El perfil del fanático religioso que se puso a pegar tiros en Estrasburgo y acabó siendo abatido por la policía es idéntico a los de muchos de sus predecesores: delincuente común dado al hurto y al trapicheo de drogas que acaba en el trullo, donde conoce a unos simpáticos islamistas que lo captan para la causa y le llenan la cabeza de sandeces, fabricando una bomba humana que estalla en cuanto el muchacho sale de la trena. En Occidente tenemos una extraña manera de velar por nuestros intereses: el estado de turno saca de la circulación a un tipo que no progresa adecuadamente en la sociedad y el sistema penitenciario le devuelve un terrorista. O sea, que estamos haciendo unos negocios que no tienen nada qué envidiar a los del proverbial Roberto el de las Cabras.
El terrorista en cuestión siempre pertenece al mundo islámico. Parece que entre nuestra población reclusa no hay cristianos de base con ganas de redimir a ovejas descarriadas. Casi mejor, pues si se pareciesen en algo a los islámicos, sus pupilos saldrían a la calle dispuestos a poner bombas en clínicas abortivas, en manifestaciones feministas y en el Día del Orgullo Gay. El problema, pues, se reduce actualmente al islamismo violento y con hambre de yihad.

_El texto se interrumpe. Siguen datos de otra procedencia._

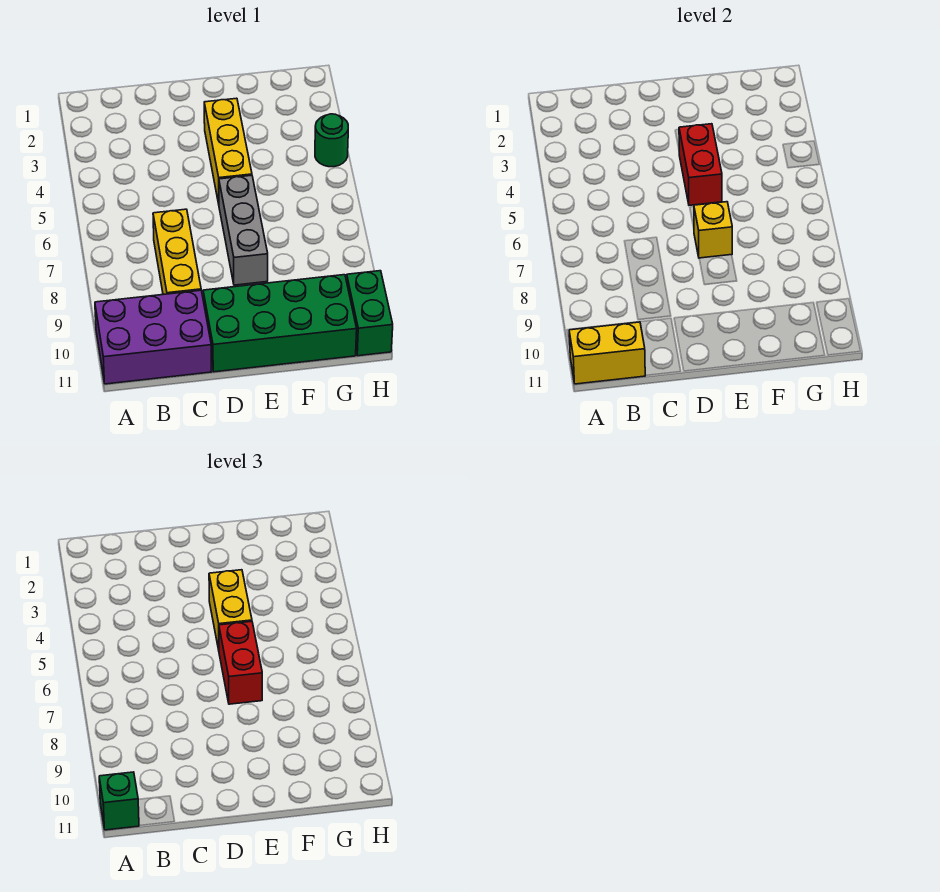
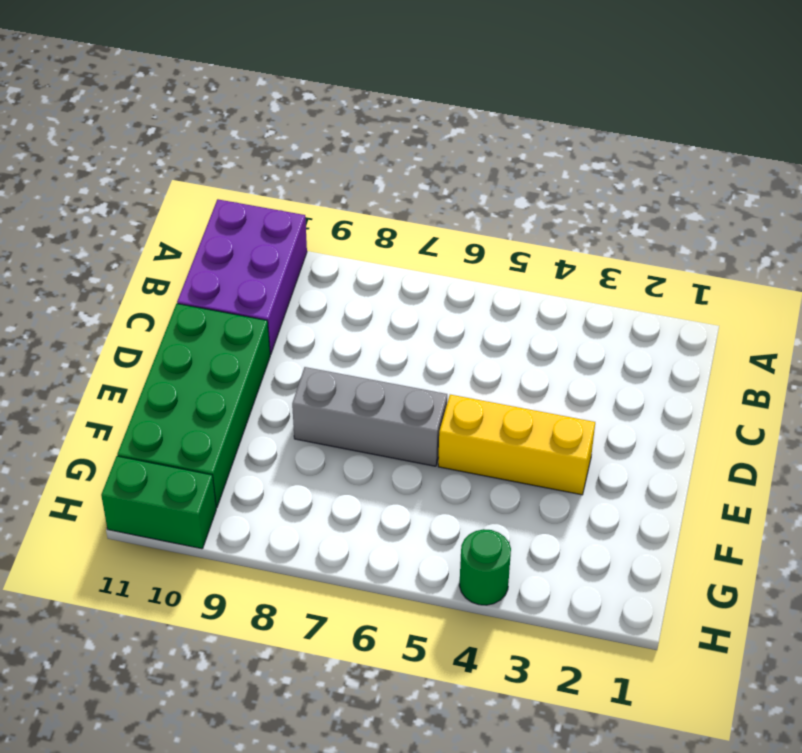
none -> yellow 1x3 brick [153,209,201,294]
none -> yellow 1x2 brick [569,322,645,384]
none -> red 1x2 brick [679,124,722,205]

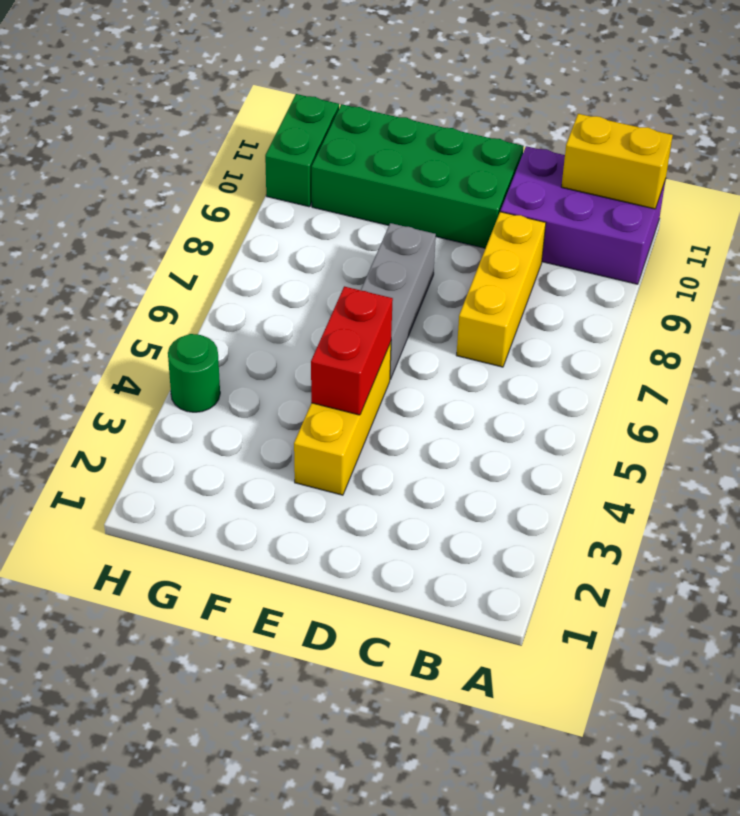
none -> yellow 1x1 brick [694,202,732,258]
none -> green 1x1 brick [99,772,139,830]
none -> yellow 1x2 brick [209,570,252,650]

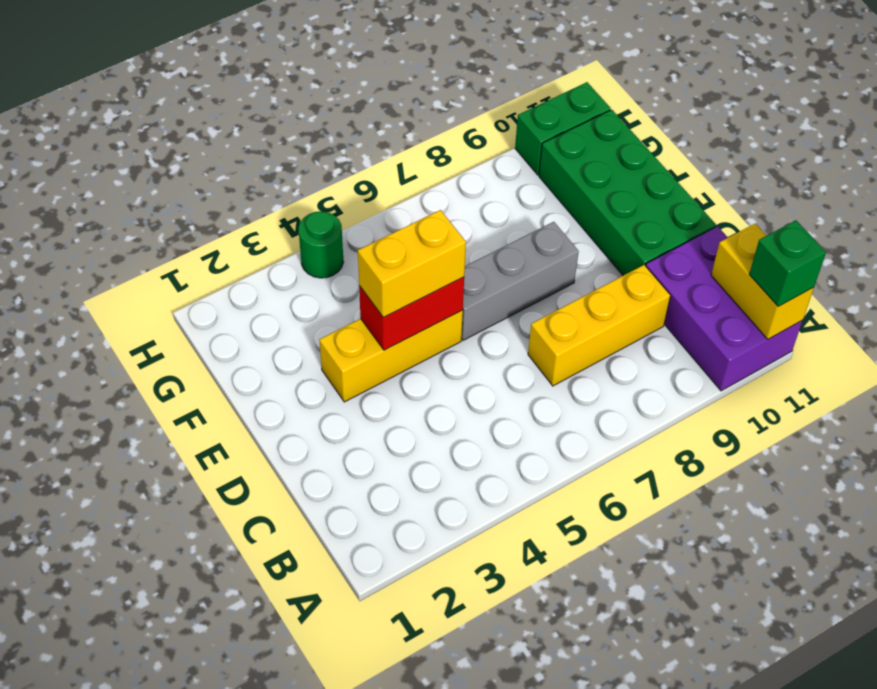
none -> yellow 1x1 brick [694,202,732,258]
none -> red 1x2 brick [219,621,262,704]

Ante la evidencia de que cada día son más los chorizos árabes que descubren a Alá en el trullo y se montan a la salida su propia guerra santa, ¿no iría siendo hora de vigilar un poquito dónde los encerramos y de supervisar convenientemente sus vacaciones por cuenta del estado?
Pero me temo que el origen del problema viene de antiguo, de cuando no había islamistas zumbados a los que desactivar. El mundo carcelario es, como la muerte, uno de esos temas que preferimos no abordar. Hay hasta frases hechas al respecto, como la inmortal Se sale peor de lo que se entra. Casi nadie cree en la capacidad redentora del talego, y aceptamos como normales cosas que suceden entre rejas y que nos escandalizarían en el mundo exterior: ¿es normal que ahí dentro imperen el matonismo y la ley del más fuerte?; ¿es normal que a un interno joven y mínimamente atractivo (o ni eso) lo sodomicen a los diez minutos de haberse instalado en la celda?; ¿es normal que haya más drogas dentro de la cárcel que en todo el barrio barcelonés de La Mina?
Nos limitamos a deshacernos de los sujetos molestos arrojándolos a un inmenso contenedor de basura, y nos desinteresamos de su destino porque ojos que no ven, corazón que no siente. Y no lo digo por buenismo: los presidiarios me importan un rábano, como a la mayoría de nosotros, pero no tenemos más remedio que fijarnos en ellos cuando los sueltan y les da por dispararnos. Dicen que el sistema penitenciario es cruel y nefasto para la reinserción, pero es que además es idiota, pues alimenta física y espiritualmente a unos pobres desgraciados que acaban enganchándose a la religión -el timo más eficaz de todos los tiempos, junto a la patria- para encontrarle sentido a su vida. O se crea un entorno razonable para el chorizo árabe o la fábrica de terroristas islámicos va a seguir produciendo ejemplares a granel. Nosotros mismos.